Jamaican Government Urging Congress to Allow Banks into the Cannabis Industry

Jamaican Government Urging Congress to Allow Banks into the Cannabis Industry



Amid the buzz of legislation flying from state-to-state for marijuana reform, perhaps the most high-stakes bill right now is the Security and Fair Enforcement Act, or SAFE Act of 2019.

If passed, this bipartisan bill would demolish an obstacle that has plagued banks and dispensaries alike. Due to the clashes between laws in legal states and federal laws – which maintain that marijuana is illegal – banks fear federal prosecution if they handle money from otherwise legal dispensaries.

Consequently, cannabis businesses have to deal mainly in cash, making them prime targets for robberies and creating headaches when it comes to paying taxes.

The SAFE Act will effectively solve both of these issues by giving banks the green light (no pun intended) to work with dispensaries in legal states, without fear of prosecution.

But according to Marijuana Moment, Americans are not the only interested parties. Thanks to a technicality, the banking obstacle affects Jamaica’s medical cannabis industry as well.


A Major Bottleneck


Jamaica’s medical marijuana industry is running smoothly so far. But like U.S. dispensaries, current U.S. laws are hampering their ability to access all banking functions.

Audrey Shaw, who is the Minister of Industry, Commerce and Agriculture in Jamaica, said at a trade convention:


“All of our local commercial banks are obliged right now to go through the New York system as it relates to the movement of money internationally.”


This of course brings marijuana revenue to a screeching halt, effectively submitting a sovereign country to U.S. laws.

Shaw finds this particularly distressing, as he has high hopes for Jamaica’s place in the medical cannabis market. He believes that the country can really excel, but this is heavily dependent on the SAFE Act’s fate.


Strong Aspirations for Marijuana Reform


Recreational marijuana is still illegal in Jamaica, but was decriminalized 2015. Shaw and his colleagues, however, want to see reform go much further.

During the trade convention, Audrey Shaw stated:


“I have been saying for a while that the time will come for the establishment of a legalized marijuana and hemp industry where we can achieve the level of economic growth we have been aiming for.”


According to Marijuana Moment, Shaw firmly believes that Jamaica can become the global leader in medical cannabis – a lofty (but possibly attainable) aspiration, to be sure.

One government official called marijuana Jamaica’s “birthright,” likely due to its religious significance for some individuals. He also advocated for more research into marijuana’s medical benefits.


Is the SAFE Act Safe?


The SAFE Act scored a small victory after making it into the House. Now, it is set for a floor vote in the House of Representatives. The Democrat-controlled House will have no issue passing this bill. The question is whether or not the Republican-dominated Senate will see its benefits, despite the SAFE Act’s bipartisan roots.

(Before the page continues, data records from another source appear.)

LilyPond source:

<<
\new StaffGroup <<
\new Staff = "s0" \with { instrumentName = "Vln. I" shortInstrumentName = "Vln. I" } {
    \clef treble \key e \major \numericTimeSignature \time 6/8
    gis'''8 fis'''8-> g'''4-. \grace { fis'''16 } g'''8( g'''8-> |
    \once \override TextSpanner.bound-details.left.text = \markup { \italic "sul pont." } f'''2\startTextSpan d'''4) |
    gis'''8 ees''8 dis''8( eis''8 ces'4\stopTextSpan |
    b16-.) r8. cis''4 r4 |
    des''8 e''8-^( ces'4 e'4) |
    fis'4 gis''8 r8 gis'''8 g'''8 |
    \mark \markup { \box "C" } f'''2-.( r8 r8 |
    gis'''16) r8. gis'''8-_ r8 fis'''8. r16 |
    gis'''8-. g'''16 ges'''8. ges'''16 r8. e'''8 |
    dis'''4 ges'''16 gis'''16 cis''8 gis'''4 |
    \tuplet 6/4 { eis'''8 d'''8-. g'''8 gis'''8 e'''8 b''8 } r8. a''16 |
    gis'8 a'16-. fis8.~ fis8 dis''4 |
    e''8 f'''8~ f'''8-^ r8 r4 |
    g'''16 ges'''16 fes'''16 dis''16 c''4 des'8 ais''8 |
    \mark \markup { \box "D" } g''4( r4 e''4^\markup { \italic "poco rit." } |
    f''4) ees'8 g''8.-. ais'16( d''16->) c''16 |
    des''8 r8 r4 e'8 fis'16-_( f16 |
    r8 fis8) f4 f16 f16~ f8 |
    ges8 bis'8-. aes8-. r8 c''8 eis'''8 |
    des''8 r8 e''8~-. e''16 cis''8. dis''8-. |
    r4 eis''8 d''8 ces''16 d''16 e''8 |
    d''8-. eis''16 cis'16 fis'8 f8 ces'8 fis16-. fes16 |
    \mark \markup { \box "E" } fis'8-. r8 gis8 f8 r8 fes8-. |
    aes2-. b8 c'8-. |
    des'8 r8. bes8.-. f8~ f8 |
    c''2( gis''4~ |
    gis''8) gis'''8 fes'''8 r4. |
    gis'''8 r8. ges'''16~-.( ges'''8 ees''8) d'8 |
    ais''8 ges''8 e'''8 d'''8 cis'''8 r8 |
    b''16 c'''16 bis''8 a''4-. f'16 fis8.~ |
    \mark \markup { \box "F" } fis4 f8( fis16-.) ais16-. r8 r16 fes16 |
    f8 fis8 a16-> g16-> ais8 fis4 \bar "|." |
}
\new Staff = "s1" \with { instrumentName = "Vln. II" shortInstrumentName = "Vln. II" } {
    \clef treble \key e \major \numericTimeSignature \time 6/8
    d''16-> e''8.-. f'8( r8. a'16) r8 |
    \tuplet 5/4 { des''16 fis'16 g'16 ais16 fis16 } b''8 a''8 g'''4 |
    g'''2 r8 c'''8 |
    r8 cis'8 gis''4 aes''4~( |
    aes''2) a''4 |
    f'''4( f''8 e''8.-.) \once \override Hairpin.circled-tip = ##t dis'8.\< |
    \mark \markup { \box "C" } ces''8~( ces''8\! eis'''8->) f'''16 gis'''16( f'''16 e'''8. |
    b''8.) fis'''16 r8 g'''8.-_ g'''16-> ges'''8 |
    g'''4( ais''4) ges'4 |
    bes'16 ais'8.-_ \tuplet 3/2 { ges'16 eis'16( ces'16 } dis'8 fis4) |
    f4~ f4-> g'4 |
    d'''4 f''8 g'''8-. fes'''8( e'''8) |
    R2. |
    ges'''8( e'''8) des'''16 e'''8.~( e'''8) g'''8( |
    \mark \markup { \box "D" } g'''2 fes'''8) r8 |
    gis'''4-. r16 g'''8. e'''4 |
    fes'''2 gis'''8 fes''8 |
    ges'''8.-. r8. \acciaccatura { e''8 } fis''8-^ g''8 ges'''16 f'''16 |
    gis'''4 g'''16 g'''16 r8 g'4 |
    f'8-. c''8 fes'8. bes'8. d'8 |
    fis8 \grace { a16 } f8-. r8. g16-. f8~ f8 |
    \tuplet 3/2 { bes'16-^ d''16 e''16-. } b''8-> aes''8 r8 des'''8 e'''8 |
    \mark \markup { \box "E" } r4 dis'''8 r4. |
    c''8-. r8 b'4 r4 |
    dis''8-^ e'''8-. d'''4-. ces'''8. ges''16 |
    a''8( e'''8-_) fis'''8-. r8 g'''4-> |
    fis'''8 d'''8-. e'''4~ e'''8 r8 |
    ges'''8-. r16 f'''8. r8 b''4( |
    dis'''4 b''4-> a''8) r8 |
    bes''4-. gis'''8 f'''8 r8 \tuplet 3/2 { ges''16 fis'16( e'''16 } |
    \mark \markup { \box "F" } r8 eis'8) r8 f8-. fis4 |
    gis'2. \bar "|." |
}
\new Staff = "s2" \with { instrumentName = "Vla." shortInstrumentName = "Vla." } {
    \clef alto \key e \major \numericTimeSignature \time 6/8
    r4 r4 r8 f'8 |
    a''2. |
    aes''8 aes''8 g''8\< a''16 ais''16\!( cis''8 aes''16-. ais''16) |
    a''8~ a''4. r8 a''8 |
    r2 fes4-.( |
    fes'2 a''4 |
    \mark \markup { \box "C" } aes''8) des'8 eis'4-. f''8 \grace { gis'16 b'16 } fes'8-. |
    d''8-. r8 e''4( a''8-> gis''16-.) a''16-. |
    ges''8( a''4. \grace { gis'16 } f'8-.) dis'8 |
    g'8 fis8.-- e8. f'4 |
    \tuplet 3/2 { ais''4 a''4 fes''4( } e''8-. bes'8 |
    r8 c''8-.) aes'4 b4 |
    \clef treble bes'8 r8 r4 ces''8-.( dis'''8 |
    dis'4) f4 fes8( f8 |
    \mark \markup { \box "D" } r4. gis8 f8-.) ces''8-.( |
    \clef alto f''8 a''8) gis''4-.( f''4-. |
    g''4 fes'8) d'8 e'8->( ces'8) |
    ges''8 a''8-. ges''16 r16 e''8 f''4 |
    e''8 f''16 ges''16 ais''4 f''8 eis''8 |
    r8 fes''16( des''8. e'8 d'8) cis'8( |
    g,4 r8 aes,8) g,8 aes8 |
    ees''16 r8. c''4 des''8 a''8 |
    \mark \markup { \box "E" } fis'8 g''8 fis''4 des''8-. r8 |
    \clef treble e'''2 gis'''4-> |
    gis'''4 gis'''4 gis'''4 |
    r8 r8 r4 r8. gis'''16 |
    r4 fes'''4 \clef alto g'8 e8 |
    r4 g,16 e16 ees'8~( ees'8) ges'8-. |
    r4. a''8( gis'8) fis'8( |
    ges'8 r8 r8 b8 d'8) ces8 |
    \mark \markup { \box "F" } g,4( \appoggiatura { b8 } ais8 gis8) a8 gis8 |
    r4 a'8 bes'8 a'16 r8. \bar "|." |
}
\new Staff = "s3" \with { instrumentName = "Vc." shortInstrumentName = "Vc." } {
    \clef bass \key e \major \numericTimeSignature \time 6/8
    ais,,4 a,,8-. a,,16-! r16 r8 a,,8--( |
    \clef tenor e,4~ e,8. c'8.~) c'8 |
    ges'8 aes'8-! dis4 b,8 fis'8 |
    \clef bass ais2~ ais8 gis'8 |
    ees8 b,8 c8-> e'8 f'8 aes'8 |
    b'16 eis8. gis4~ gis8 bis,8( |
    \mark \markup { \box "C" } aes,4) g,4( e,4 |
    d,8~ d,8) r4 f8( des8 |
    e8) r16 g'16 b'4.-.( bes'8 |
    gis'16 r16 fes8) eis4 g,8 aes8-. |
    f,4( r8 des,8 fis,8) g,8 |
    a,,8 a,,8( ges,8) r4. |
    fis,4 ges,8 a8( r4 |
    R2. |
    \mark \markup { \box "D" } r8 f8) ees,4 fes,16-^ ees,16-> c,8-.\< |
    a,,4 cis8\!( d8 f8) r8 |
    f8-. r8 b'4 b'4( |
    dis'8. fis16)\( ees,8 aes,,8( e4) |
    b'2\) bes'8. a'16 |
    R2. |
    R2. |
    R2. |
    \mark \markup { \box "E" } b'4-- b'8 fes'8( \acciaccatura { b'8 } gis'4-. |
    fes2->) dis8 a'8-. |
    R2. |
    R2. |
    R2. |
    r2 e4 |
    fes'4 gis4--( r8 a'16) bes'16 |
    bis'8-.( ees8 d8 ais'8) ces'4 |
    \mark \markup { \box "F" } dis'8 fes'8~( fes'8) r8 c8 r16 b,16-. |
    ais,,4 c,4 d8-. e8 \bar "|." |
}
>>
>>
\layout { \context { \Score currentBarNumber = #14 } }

Marijuana Moment explains:


“While the fate of the banking bill is less clear in the Senate, it quietly advanced in the House on Wednesday after a key committee discharged the legislation without a report, setting it up for a full floor vote that’s expected in coming weeks. The bill is now pending on the House Union Calendar.”


WeedAdvisor’s Hope for Better U.S. Banking Policies


As a player in the marijuana industry, WeedAdvisor wants to see the United States reach its full potential as a cannabis superpower. This would naturally require some serious changes, banking limitations being just one of them.

We hope that the SAFE Act will pass, both for our own desires to connect with U.S. brands and Jamaica’s need to freely control its medical marijuana revenue.